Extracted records
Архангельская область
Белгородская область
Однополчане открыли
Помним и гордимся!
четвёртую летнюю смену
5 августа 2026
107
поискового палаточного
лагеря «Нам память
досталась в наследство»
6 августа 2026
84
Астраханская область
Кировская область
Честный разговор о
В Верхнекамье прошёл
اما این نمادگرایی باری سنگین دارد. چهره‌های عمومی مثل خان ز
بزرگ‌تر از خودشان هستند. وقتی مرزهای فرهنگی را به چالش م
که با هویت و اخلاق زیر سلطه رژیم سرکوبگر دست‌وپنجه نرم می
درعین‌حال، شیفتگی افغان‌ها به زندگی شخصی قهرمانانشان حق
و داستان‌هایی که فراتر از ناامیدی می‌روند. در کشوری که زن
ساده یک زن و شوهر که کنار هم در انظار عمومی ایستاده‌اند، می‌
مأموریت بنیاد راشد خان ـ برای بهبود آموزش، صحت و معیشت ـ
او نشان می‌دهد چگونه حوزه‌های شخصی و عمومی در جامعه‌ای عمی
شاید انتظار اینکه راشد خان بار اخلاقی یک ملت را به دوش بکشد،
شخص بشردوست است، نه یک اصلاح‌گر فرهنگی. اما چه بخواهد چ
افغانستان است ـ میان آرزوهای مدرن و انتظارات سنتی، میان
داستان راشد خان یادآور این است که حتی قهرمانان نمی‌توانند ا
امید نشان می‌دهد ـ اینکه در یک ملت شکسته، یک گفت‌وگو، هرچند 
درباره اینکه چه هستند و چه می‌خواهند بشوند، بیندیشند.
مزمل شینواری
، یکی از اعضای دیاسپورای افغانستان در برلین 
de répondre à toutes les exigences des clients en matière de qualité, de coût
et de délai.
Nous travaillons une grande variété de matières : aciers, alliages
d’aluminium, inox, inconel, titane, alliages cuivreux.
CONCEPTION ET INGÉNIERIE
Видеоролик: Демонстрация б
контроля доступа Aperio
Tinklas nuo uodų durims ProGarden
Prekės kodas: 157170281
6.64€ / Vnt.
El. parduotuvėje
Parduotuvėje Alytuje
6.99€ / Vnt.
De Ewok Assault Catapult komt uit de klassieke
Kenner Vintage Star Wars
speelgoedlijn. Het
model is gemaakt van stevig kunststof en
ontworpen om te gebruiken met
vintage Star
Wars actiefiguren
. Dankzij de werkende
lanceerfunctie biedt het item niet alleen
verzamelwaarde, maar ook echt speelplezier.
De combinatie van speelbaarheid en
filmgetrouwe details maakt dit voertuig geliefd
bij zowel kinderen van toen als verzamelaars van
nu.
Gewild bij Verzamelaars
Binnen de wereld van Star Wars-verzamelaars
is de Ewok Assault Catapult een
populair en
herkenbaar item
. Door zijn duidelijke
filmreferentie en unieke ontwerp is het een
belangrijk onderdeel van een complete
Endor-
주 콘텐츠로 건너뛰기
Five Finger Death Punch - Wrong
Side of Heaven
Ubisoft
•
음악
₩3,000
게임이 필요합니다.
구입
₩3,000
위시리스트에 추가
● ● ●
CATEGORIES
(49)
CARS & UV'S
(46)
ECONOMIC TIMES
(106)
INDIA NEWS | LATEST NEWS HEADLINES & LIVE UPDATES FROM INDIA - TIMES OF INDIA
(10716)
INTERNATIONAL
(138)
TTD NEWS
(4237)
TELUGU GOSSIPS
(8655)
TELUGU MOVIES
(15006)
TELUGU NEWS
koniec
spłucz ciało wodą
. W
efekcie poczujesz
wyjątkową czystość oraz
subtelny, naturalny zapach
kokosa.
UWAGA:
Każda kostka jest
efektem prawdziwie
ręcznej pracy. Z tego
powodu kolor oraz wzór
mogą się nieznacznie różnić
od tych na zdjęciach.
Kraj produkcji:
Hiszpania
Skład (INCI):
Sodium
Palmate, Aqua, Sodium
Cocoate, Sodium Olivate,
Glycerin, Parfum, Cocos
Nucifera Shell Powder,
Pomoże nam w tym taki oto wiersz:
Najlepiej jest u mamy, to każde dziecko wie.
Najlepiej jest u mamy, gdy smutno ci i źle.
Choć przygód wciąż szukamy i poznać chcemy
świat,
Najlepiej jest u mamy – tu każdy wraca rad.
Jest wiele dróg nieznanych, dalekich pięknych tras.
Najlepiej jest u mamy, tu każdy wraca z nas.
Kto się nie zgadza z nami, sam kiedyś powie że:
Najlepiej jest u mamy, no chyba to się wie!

==

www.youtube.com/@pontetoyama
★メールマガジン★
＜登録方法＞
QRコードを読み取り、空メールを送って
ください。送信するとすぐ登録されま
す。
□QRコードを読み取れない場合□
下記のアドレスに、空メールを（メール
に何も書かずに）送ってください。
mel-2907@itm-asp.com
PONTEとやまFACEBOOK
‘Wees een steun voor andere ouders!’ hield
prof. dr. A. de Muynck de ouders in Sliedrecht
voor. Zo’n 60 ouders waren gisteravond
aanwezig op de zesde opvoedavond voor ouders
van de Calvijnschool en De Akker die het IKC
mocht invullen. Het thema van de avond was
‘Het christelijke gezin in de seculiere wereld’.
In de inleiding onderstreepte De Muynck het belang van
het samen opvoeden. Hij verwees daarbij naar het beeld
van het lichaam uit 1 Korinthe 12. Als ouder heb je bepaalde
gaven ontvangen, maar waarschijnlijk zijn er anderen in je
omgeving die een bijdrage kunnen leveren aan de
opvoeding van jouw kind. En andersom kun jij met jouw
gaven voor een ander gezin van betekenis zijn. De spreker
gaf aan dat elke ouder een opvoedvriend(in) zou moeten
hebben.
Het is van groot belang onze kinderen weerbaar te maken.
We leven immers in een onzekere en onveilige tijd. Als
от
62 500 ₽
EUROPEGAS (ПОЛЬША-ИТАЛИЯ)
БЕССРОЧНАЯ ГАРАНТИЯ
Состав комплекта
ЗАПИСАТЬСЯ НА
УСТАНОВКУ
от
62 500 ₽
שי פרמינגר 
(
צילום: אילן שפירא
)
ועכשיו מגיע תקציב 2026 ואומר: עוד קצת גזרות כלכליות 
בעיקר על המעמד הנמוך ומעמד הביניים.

■ **Exercise goal**:
Quote, verbatim, the lines of the records between the line containing "Архангельская область" and the line containing "Five Finger Death Punch - Wrong", inclusive.

■ **Task response**:
Архангельская область
Белгородская область
Однополчане открыли
Помним и гордимся!
четвёртую летнюю смену
5 августа 2026
107
поискового палаточного
лагеря «Нам память
досталась в наследство»
6 августа 2026
84
Астраханская область
Кировская область
Честный разговор о
В Верхнекамье прошёл
اما این نمادگرایی باری سنگین دارد. چهره‌های عمومی مثل خان ز
بزرگ‌تر از خودشان هستند. وقتی مرزهای فرهنگی را به چالش م
که با هویت و اخلاق زیر سلطه رژیم سرکوبگر دست‌وپنجه نرم می
درعین‌حال، شیفتگی افغان‌ها به زندگی شخصی قهرمانانشان حق
و داستان‌هایی که فراتر از ناامیدی می‌روند. در کشوری که زن
ساده یک زن و شوهر که کنار هم در انظار عمومی ایستاده‌اند، می‌
مأموریت بنیاد راشد خان ـ برای بهبود آموزش، صحت و معیشت ـ
او نشان می‌دهد چگونه حوزه‌های شخصی و عمومی در جامعه‌ای عمی
شاید انتظار اینکه راشد خان بار اخلاقی یک ملت را به دوش بکشد،
شخص بشردوست است، نه یک اصلاح‌گر فرهنگی. اما چه بخواهد چ
افغانستان است ـ میان آرزوهای مدرن و انتظارات سنتی، میان
داستان راشد خان یادآور این است که حتی قهرمانان نمی‌توانند ا
امید نشان می‌دهد ـ اینکه در یک ملت شکسته، یک گفت‌وگو، هرچند 
درباره اینکه چه هستند و چه می‌خواهند بشوند، بیندیشند.
مزمل شینواری
، یکی از اعضای دیاسپورای افغانستان در برلین 
de répondre à toutes les exigences des clients en matière de qualité, de coût
et de délai.
Nous travaillons une grande variété de matières : aciers, alliages
d’aluminium, inox, inconel, titane, alliages cuivreux.
CONCEPTION ET INGÉNIERIE
Видеоролик: Демонстрация б
контроля доступа Aperio
Tinklas nuo uodų durims ProGarden
Prekės kodas: 157170281
6.64€ / Vnt.
El. parduotuvėje
Parduotuvėje Alytuje
6.99€ / Vnt.
De Ewok Assault Catapult komt uit de klassieke
Kenner Vintage Star Wars
speelgoedlijn. Het
model is gemaakt van stevig kunststof en
ontworpen om te gebruiken met
vintage Star
Wars actiefiguren
. Dankzij de werkende
lanceerfunctie biedt het item niet alleen
verzamelwaarde, maar ook echt speelplezier.
De combinatie van speelbaarheid en
filmgetrouwe details maakt dit voertuig geliefd
bij zowel kinderen van toen als verzamelaars van
nu.
Gewild bij Verzamelaars
Binnen de wereld van Star Wars-verzamelaars
is de Ewok Assault Catapult een
populair en
herkenbaar item
. Door zijn duidelijke
filmreferentie en unieke ontwerp is het een
belangrijk onderdeel van een complete
Endor-
주 콘텐츠로 건너뛰기
Five Finger Death Punch - Wrong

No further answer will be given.